Complainant has not made a prima facie allegation of confusingly similarity.  Complainant merely alleges the following:

At the time of the filing of this complaint, the disputed domain name was registered to Richard Robert.  The disputed domain name is confusingly similar to and dilutive of Complainant’s registered trademark for BARBIE within the meaning of the Anticybersquatting Consumer Protection Act of 1999, § 1125(d). (Compl. p. 4.)

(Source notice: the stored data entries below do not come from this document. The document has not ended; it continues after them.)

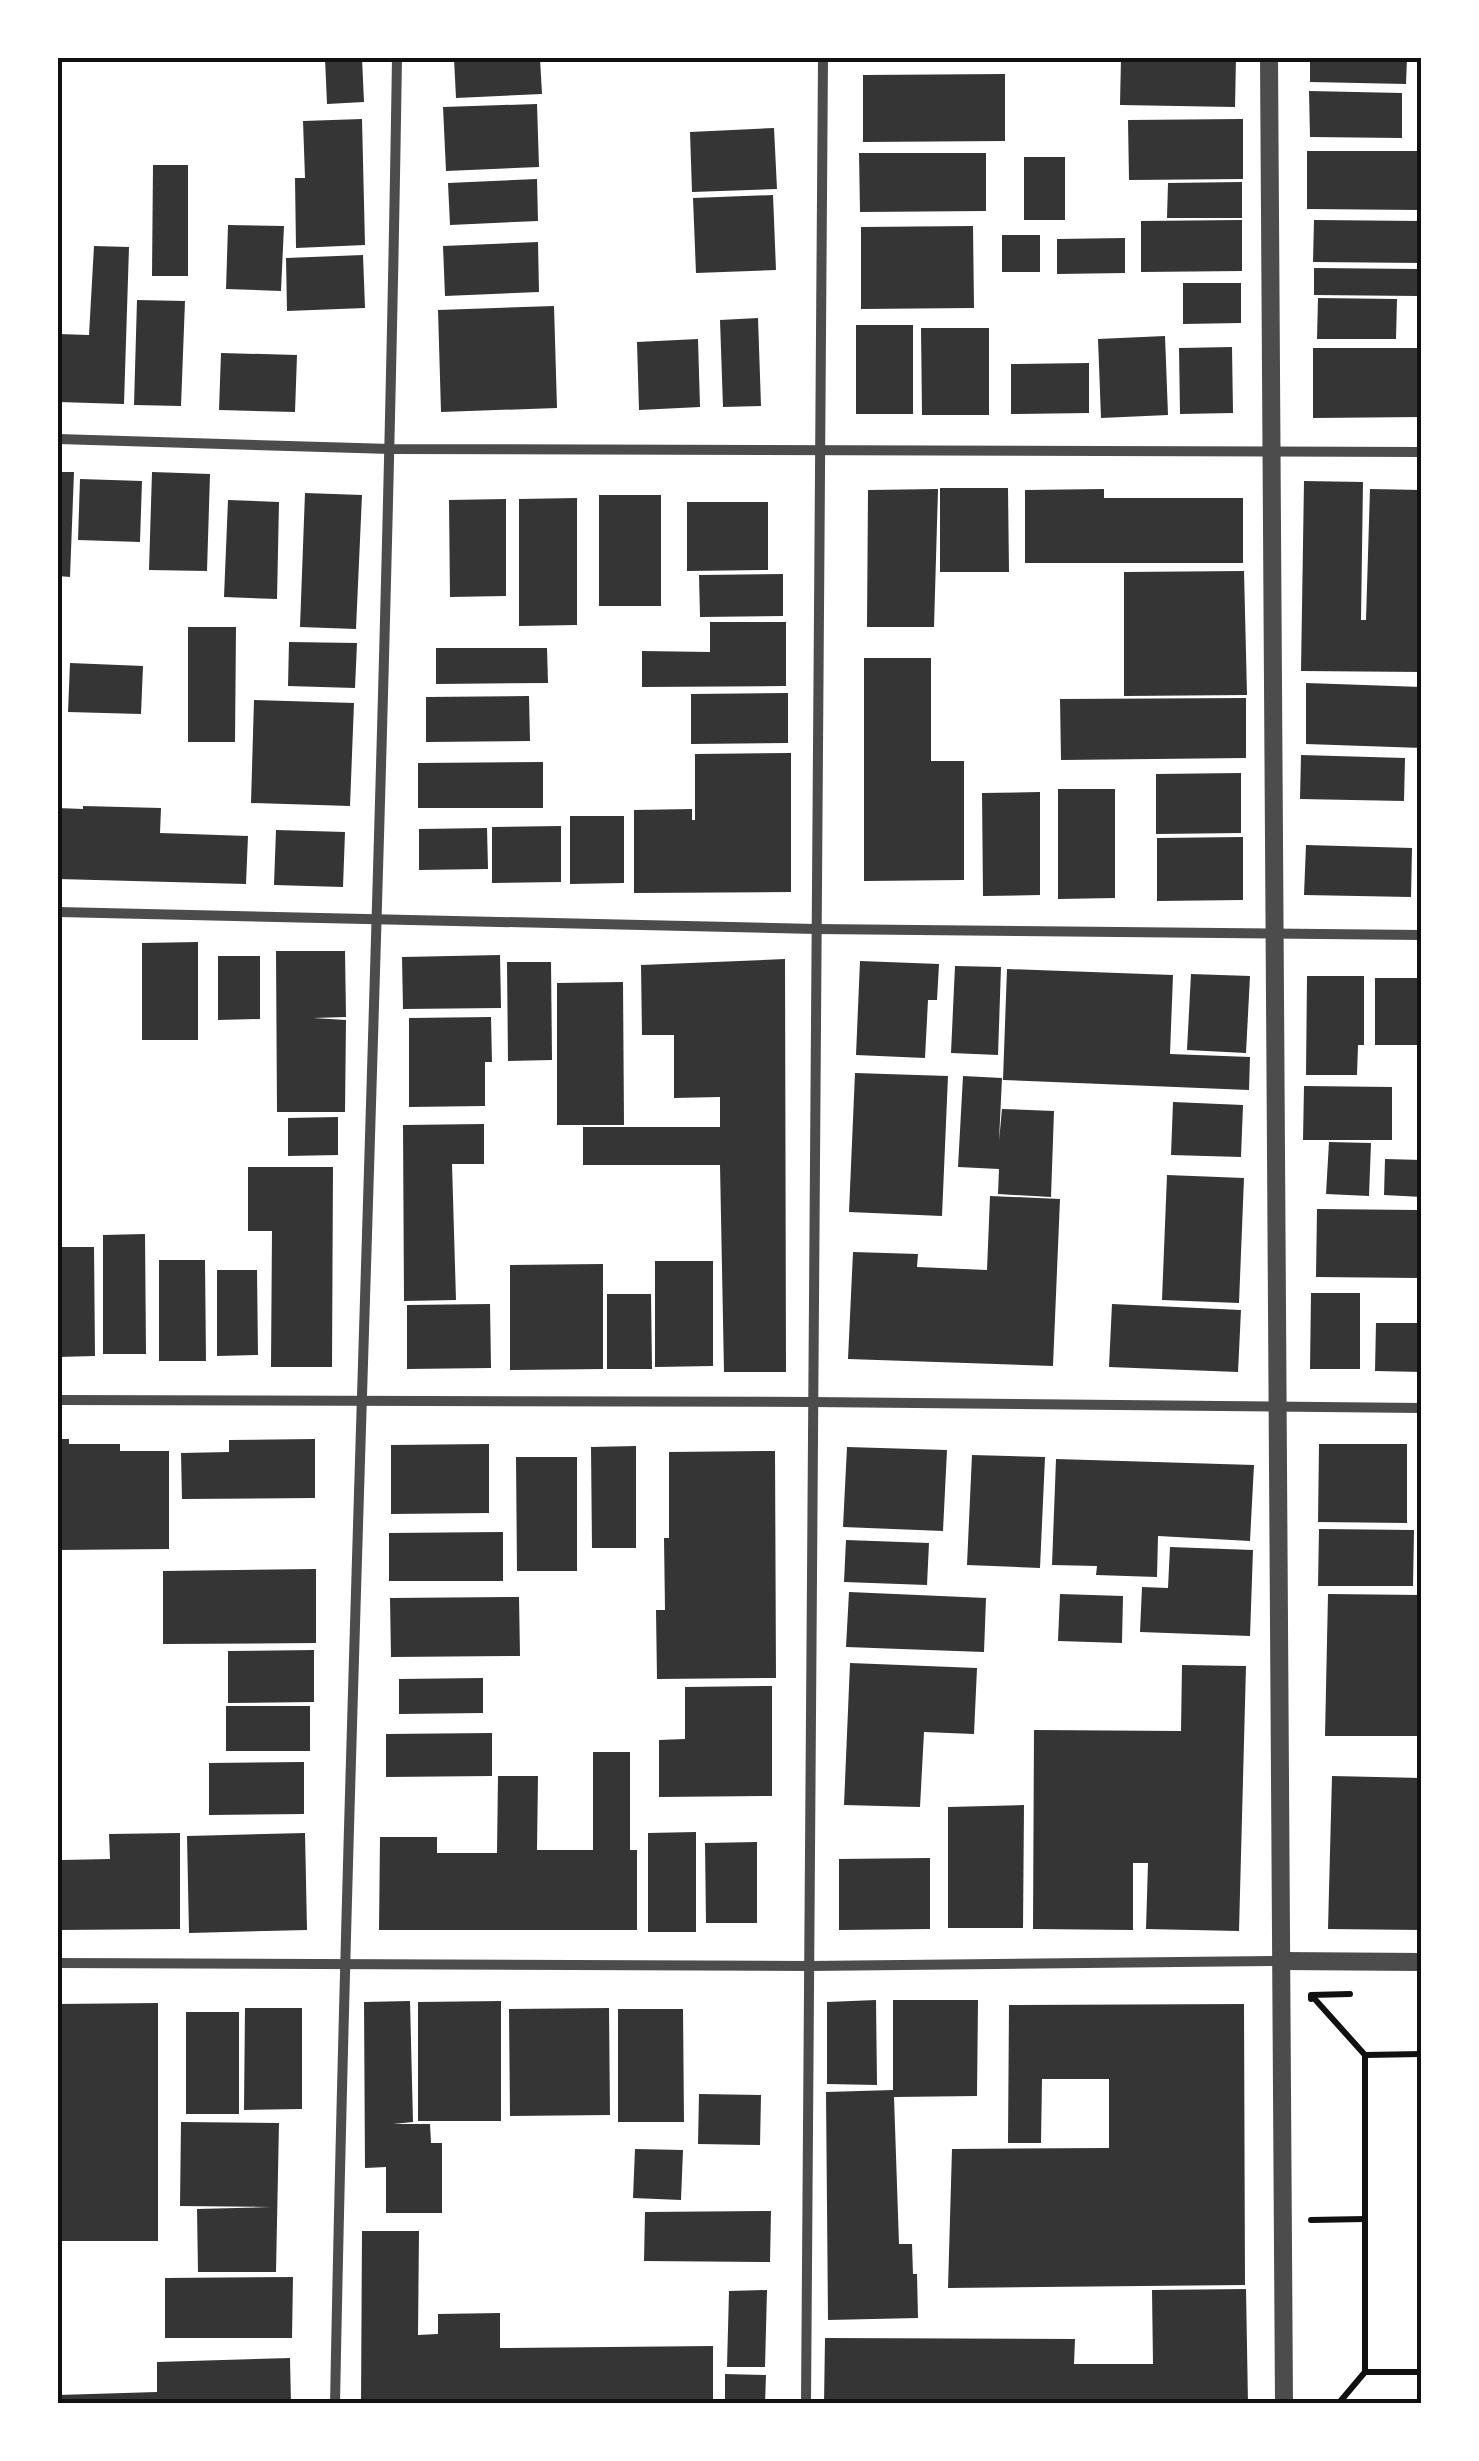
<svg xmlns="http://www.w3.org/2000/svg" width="1479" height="2461" viewBox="0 0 1479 2461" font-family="'Varela Round',sans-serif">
  <rect width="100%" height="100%" fill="#fff"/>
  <g fill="#353535">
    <path d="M325,58H362L364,102L327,104Z"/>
    <path d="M454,58H540L542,94L456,98Z"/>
    <path d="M1121,58H1236L1235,107L1120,105Z"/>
    <path d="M1310,58H1407L1406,84L1310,82Z"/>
    <path d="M1005,74V141L863,142V75Z"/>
    <path d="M1309,91L1402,93V138L1310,137Z"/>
    <path d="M537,104L539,167L446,171L443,107Z"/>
    <path d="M362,119L365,245L296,248L295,178H305L303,121Z"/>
    <path d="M1243,119V179L1129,180L1128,120Z"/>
    <path d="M774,128L777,189L692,192L690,132Z"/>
    <path d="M1307,151H1420V210L1307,209Z"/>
    <path d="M859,153H986V211L860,212Z"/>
    <rect x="1024" y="157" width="41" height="63"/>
    <path d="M153,165H188V276H152Z"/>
    <path d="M537,179L538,221L450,225L448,183Z"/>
    <path d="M1242,182V218H1167L1168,183Z"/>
    <path d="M773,195L776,270L696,273L693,198Z"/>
    <path d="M1242,220V271L1141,272V221Z"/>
    <path d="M1314,220L1422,221V263L1313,262Z"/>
    <path d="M228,225L284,226L281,291L226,289Z"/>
    <path d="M973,226L974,308L861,309V227Z"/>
    <rect x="1002" y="235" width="38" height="37"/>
    <path d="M1125,238V273L1057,274V239Z"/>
    <path d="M538,242L539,292L445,296L443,246Z"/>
    <path d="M94,246L129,247L124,404L58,402V334L89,335Z"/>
    <path d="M363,255L365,308L287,311L286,258Z"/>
    <path d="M1314,268L1418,269L1417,296L1314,295Z"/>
    <path d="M1183,283H1241V323L1183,324Z"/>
    <path d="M1318,298L1397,299L1396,339H1317Z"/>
    <path d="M137,300L185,301L181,406L134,405Z"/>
    <path d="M554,306L557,408L441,412L438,310Z"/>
    <path d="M758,318L761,406L723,407L720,320Z"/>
    <rect x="856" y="325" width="57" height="89"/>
    <path d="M921,328H989V415H922Z"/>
    <path d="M1165,336L1168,415L1101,418L1098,339Z"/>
    <path d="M698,339L700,407L639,410L637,342Z"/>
    <path d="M1232,347L1233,413L1180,414L1179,348Z"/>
    <path d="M1313,348H1422V417L1313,418Z"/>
    <path d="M221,353L297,355L295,412L219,410Z"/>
    <path d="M1089,363V413L1011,414V364Z"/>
    <path d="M58,472H74L70,577L58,576Z"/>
    <path d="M152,472L210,474L207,571L149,570Z"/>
    <path d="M80,479L142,481L140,542L78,540Z"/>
    <path d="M1304,481L1363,482L1361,620H1366L1370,489L1422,490V672L1301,671Z"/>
    <path d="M940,488H1008L1009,572H940Z"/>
    <path d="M938,489L934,627H867L868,490Z"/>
    <path d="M1104,489V498H1243V563H1025V490Z"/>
    <path d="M305,493L362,495L356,629L300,627Z"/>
    <rect x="599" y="495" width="62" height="111"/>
    <path d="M577,498V625L519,626V499Z"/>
    <path d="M506,499V596L450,597L449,500Z"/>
    <path d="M228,500L279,502L277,599L224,597Z"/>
    <path d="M687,502H768V570L687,571Z"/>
    <path d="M1244,571L1247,695L1124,696V572Z"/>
    <path d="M783,574V616L700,617L699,575Z"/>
    <path d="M710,622H786V686L642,687V651L710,652Z"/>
    <path d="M188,627H236L235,742H188Z"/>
    <path d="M289,642L357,643L355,688L288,686Z"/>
    <path d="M436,648H547L548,683L436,684Z"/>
    <path d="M864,658H931V761H964V880L864,881Z"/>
    <path d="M70,663L143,666L141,714L68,712Z"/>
    <path d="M1306,683L1422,687V748L1306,744Z"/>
    <path d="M788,693V743L691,744V694Z"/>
    <path d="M529,696L530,741L426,742V697Z"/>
    <path d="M1246,698V758L1061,760L1060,699Z"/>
    <path d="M254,700L354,703L350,806L251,803Z"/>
    <path d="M791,753V892L634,893V810L692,809V820H695V754Z"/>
    <path d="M1301,755L1405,758L1404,801L1300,799Z"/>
    <path d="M543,762V808H418V763Z"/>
    <path d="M1241,773V833L1156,834V774Z"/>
    <path d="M1058,789H1115V898L1058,899Z"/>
    <path d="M1040,792V895L983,896L982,793Z"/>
    <path d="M83,806L161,808L160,833L248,836L246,884L58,879V808L83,809Z"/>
    <path d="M570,816H624V883L570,884Z"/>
    <path d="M561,826V882L492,883V827Z"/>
    <path d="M487,828L488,869L419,870V829Z"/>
    <path d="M276,830L345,832L343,887L274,885Z"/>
    <path d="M1243,837V900L1157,901V838Z"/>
    <path d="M1306,845L1412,848L1411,897L1304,895Z"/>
    <path d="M198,942V1040H142V943Z"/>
    <path d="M276,951H345L346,1017L313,1018L346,1020L345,1112H277Z"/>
    <path d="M500,955L501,1008L403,1009L402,957Z"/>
    <path d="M218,956H260V1019L218,1020Z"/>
    <path d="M785,959L786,1372H724L720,1165H583V1127H720V1097L674,1098V1035H642L641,965Z"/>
    <path d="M860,961L939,964L937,1000H928L925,1058L856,1055Z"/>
    <path d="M507,962H551L552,1060L508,1061Z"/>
    <path d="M955,966L1001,967L998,1055L951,1053Z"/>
    <path d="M1007,969L1173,975L1170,1054L1250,1057L1249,1090L1003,1080Z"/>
    <path d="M1191,974L1250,976L1246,1053L1187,1050Z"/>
    <path d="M1307,976H1364V1045H1358L1357,1075H1306Z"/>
    <rect x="1375" y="978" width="47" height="67"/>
    <path d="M623,982L624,1125H557V983Z"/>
    <path d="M491,1017L492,1062H485V1106L409,1107V1018Z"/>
    <path d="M855,1073L948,1076L942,1216L849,1212Z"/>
    <path d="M963,1076L1002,1078L999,1141L1002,1109L1054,1111L1051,1197L998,1194L999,1169L958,1167Z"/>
    <path d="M1304,1086L1392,1087V1140H1303Z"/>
    <path d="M1173,1102L1243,1105L1241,1157L1171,1155Z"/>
    <path d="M338,1117V1155L288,1156V1118Z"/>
    <path d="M484,1124V1164H452L456,1300L404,1301L403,1125Z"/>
    <path d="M1329,1142L1371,1143L1369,1196L1326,1194Z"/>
    <path d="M1385,1159L1422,1160V1197L1384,1195Z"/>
    <path d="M248,1167H333L332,1367H271L272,1231H248Z"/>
    <path d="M1167,1175L1244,1178L1239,1303L1162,1300Z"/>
    <path d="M990,1196L1060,1199L1053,1366L848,1359L853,1252L918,1254L917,1267L987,1270Z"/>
    <path d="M1317,1209L1419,1210L1418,1278L1316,1277Z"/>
    <path d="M145,1234L146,1354H103V1235Z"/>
    <path d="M58,1247H94L95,1356L58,1357Z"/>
    <path d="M159,1260H205L206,1361H159Z"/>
    <path d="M655,1261H713V1366L655,1367Z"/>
    <path d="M603,1264V1369L510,1370V1265Z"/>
    <path d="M217,1270H257L258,1355L217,1356Z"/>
    <path d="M1311,1293H1360V1369H1310Z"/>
    <path d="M607,1294H651L652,1369H607Z"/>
    <path d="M490,1304L491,1368L407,1369V1305Z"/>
    <path d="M1112,1304L1241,1310L1238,1372L1109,1367Z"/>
    <path d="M1376,1323H1422V1372L1375,1371Z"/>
    <path d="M58,1439H69V1444H120V1451H169V1549L58,1550Z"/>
    <path d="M315,1439V1498L182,1499L181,1453L229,1452V1440Z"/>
    <path d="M489,1444V1513L391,1514V1445Z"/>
    <path d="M1319,1444H1407V1523L1318,1522Z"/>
    <path d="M636,1446V1548H592L591,1447Z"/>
    <path d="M847,1447L947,1450L943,1531L843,1527Z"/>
    <path d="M775,1451L776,1678L657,1679L656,1610H665L664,1538H669V1452Z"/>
    <path d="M972,1455L1045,1457L1040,1568L967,1565Z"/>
    <path d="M516,1457H577V1571H517Z"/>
    <path d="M1056,1459L1254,1465L1250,1541L1158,1536L1157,1577L1096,1575L1097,1566L1052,1565Z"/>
    <path d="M1319,1529L1414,1530L1413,1586H1318Z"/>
    <path d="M503,1532V1581H389V1533Z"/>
    <path d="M846,1540L929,1543L927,1585L844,1582Z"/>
    <path d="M1170,1547L1253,1550L1250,1636L1140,1632L1142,1587L1168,1588Z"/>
    <path d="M316,1569V1643L163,1644V1571Z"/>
    <path d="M849,1592L986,1598L984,1652L846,1647Z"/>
    <path d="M1060,1594L1123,1596L1122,1643L1058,1641Z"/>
    <path d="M1328,1594L1422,1595V1736H1325Z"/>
    <path d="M519,1597L520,1656L391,1657L390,1598Z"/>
    <path d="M314,1650V1702L228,1703V1651Z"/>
    <path d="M850,1663L977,1668L974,1734L924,1732L920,1807L844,1805Z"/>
    <path d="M1182,1665L1246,1666L1239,1931L1146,1929L1148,1863H1133V1930L1033,1929L1034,1730L1181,1731Z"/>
    <path d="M483,1678V1713L399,1714V1679Z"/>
    <path d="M772,1686V1796L659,1797V1740L685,1739V1687Z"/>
    <rect x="226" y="1706" width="84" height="45"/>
    <path d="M492,1733V1776L386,1777V1734Z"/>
    <path d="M593,1752H630V1850H637V1930H379L380,1837H437V1853H497L498,1776H538L537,1850H593Z"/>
    <path d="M304,1762V1814L209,1815V1763Z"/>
    <path d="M1332,1776L1422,1778V1930L1328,1929Z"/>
    <path d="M1024,1805L1023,1928H948V1807Z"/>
    <path d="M62,1822V1860L110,1859L109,1834L180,1833V1929L58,1930V1823Z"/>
    <path d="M696,1832V1932H648V1833Z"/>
    <path d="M305,1833L307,1930L189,1933L187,1836Z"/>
    <path d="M757,1842V1923H706L705,1843Z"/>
    <path d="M930,1858V1929L839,1930V1859Z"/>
    <path d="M876,2000L877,2085L827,2084V2002Z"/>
    <path d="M893,2000H978L977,2096L894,2097L899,2244H912L913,2274H917L918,2318L828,2320L826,2092L893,2090Z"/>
    <path d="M410,2001L413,2122L393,2124H430L431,2143H442V2213H386V2167L365,2168L364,2002Z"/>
    <path d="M501,2001V2121H418V2002Z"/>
    <path d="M158,2003V2241H58V2004Z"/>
    <path d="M1244,2004L1245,2285L948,2288L952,2149L1109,2148V2079H1042L1041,2143H1008L1009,2005Z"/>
    <path d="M245,2008H302V2109L244,2110Z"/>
    <path d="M609,2008L610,2115L510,2116L509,2009Z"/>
    <path d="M618,2009H683L684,2122H618Z"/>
    <rect x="186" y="2012" width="53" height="102"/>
    <path d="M699,2094L761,2095L760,2145L698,2144Z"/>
    <path d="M181,2122L279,2123L276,2272H198L197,2209L271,2207L180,2206Z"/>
    <path d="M635,2149L683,2150L681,2200L633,2198Z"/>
    <path d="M771,2211L770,2262L644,2261L645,2212Z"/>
    <path d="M362,2231H419L418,2335L438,2334V2314L500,2313V2348L713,2346V2404H361Z"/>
    <path d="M293,2277L292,2338H165V2278Z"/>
    <path d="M1246,2289L1248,2404H824L825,2338L1075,2339L1074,2364H1153L1152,2290Z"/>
    <path d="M767,2290L765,2367H727L729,2291Z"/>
    <path d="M290,2358L291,2404H58V2395L157,2392V2362Z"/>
    <path d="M725,2374L766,2375L765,2404H725Z"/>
  </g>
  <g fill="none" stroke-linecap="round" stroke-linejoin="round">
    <g stroke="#111" stroke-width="6">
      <path d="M1312,1996L1365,2055"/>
      <path d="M1311,1999V1995L1350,1994"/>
      <path d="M1311,2220L1365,2219"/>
      <path d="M1365,2372H1422"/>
      <path d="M1338,2404L1365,2372V2055L1422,2054"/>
    </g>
    <g stroke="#4c4c4c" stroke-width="10">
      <path d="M58,439L391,449L1422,452"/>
      <path d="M58,912L816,929L1422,935"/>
      <path d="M58,1400L812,1402L1422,1408"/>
      <path d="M58,1963L809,1966L1281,1961"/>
      <path d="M335,2404C350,1621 385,840 397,58"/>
      <path d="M806,2404L823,58"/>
    </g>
    <g stroke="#4c4c4c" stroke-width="18">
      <path d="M1269,58L1284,2404"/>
      <path d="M1281,1961L1422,1962"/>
    </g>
  </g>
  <rect width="1479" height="2461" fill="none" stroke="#ffffff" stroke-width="120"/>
  <rect x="60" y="60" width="1359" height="2341" fill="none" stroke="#111" stroke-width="4"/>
</svg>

The Panel finds that the Complaint does not address the narrow area of abusive domain name registrations, but, rather, general trademark law, and it is outside the scope of the UDRP.  See AutoNation Holding Corp. v. Alawneh, D2002-0581 (WIPO May 2, 2002) (holding that assertions of trademark infringement "are entirely misplaced and totally inappropriate for resolution through an ICANN proceeding. The scope of an ICANN proceeding is extremely narrow: it only targets abusive cybersquatting, nothing else"); see also Commercial Publ’g Co. v. EarthComm., Inc. FA 95013 (Nat. Arb. Forum July 20, 2000) (stating that the Policy’s administrative procedure is “intended only for the relatively narrow class of cases of ‘abusive registrations.’” Cases where registered domain names are subject to legitimate disputes are relegated to the courts).

The Panel finds that Complainant has not established Policy ¶ 4(a)(i).

DECISION

Having failed to establish all three elements required under the ICANN Policy, the Panel concludes that relief shall be DENIED.